● **TO DO**
Exactly the lines from the one containing "326 33 5.38" through the end of the entries, both ends included, are to be output.

[Collected data]
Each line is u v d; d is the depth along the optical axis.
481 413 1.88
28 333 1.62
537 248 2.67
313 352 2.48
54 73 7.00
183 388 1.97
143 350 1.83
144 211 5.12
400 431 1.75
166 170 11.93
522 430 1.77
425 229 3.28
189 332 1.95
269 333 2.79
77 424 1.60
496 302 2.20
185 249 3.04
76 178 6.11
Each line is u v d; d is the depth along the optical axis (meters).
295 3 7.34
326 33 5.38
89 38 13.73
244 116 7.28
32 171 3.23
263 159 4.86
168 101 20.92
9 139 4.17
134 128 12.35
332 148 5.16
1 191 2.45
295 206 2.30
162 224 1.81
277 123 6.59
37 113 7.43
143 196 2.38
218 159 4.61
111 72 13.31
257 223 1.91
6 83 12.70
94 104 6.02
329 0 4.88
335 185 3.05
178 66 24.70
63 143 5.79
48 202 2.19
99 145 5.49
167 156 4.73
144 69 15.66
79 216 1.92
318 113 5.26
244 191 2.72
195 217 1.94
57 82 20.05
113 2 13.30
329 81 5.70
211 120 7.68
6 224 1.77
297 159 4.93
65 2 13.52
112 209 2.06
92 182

● **TASK ANSWER**
326 33 5.38
89 38 13.73
244 116 7.28
32 171 3.23
263 159 4.86
168 101 20.92
9 139 4.17
134 128 12.35
332 148 5.16
1 191 2.45
295 206 2.30
162 224 1.81
277 123 6.59
37 113 7.43
143 196 2.38
218 159 4.61
111 72 13.31
257 223 1.91
6 83 12.70
94 104 6.02
329 0 4.88
335 185 3.05
178 66 24.70
63 143 5.79
48 202 2.19
99 145 5.49
167 156 4.73
144 69 15.66
79 216 1.92
318 113 5.26
244 191 2.72
195 217 1.94
57 82 20.05
113 2 13.30
329 81 5.70
211 120 7.68
6 224 1.77
297 159 4.93
65 2 13.52
112 209 2.06
92 182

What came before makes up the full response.